Another bout of dreams and fantasies—past, present, future, she had no idea: Fredrik taunting her, telling her to get up, she was a baby, just a girl, a stupid girl, why didn’t she get up and go with him? A recurring sensation of falling from a ledge up in the sky into the very earth itself, the soil rising up to catch her was soft as a feather bed. She fell deep into it, afraid that it would hurt when she finally landed, but she never did, she just kept tumbling down in its pillowy embrace. Teacher calling her name over and over, sternly, like Anette had done something bad. And her slate! Her pail! Where were they? She patted her chest, felt for the slate—hadn’t she wrapped her shawl over it?

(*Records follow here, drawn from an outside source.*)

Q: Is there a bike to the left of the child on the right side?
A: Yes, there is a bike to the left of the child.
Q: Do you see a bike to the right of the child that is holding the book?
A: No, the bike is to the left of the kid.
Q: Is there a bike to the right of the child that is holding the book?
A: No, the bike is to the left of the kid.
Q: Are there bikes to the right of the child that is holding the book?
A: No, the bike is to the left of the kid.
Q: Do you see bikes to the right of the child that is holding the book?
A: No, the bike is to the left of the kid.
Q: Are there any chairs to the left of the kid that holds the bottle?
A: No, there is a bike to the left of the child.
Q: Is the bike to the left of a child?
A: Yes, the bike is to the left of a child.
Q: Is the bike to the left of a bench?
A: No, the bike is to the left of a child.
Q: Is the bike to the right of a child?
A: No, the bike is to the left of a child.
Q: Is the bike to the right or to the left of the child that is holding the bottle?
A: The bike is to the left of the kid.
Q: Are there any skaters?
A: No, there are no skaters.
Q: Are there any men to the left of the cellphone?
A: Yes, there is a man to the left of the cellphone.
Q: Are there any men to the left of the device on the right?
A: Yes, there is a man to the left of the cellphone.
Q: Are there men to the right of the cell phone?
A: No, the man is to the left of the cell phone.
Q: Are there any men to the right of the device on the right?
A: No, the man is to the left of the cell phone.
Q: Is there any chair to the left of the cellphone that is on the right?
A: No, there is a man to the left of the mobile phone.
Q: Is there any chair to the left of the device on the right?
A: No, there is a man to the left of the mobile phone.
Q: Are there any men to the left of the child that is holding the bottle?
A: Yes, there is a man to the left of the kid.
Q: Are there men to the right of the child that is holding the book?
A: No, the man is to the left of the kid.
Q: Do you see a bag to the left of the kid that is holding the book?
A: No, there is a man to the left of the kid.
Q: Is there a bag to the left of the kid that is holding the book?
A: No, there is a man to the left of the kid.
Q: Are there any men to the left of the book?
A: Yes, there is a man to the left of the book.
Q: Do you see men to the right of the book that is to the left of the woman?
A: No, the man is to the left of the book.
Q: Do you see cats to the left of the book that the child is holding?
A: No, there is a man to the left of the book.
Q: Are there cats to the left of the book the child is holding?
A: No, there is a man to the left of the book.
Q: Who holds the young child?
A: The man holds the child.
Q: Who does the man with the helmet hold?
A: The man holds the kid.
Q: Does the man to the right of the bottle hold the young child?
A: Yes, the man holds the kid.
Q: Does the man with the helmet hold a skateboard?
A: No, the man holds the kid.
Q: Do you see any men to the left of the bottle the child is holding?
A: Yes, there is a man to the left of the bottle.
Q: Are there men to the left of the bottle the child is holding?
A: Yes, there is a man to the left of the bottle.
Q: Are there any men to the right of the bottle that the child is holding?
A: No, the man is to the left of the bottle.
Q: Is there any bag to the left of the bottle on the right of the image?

Mrs. Halvorsan, Tor Halvorsan, they knocked at the door of her turbulent mind, they cried Fredrik’s name, they gazed at her and put something in her arms, they cried again, they left, they came back. They were only notions, not real people, of course. Real people did not come to see her, did not treat her kindly. Except for Fredrik, who kept running in and out of her dreams like he did when they played tag together; he’d dart around the corner of the schoolhouse, then reappear behind her like a demon. She’d laugh and dash away from his outstretched hand, and he’d call her name. He called her name now. His was the voice she heard the most, rising above all the others she might have recognized and might not have, but it seemed there was a babbling stew of praying, crying, talking all around her, never letting her sleep as she longed to.
Then they stopped. The dreams. The voices were silenced, too, and that’s when she knew that the voices hadn’t really been in her dreams, they had been real people, talking. But it was quiet now. And she thought that she had died. For wasn’t that what death was, the silencing of all things?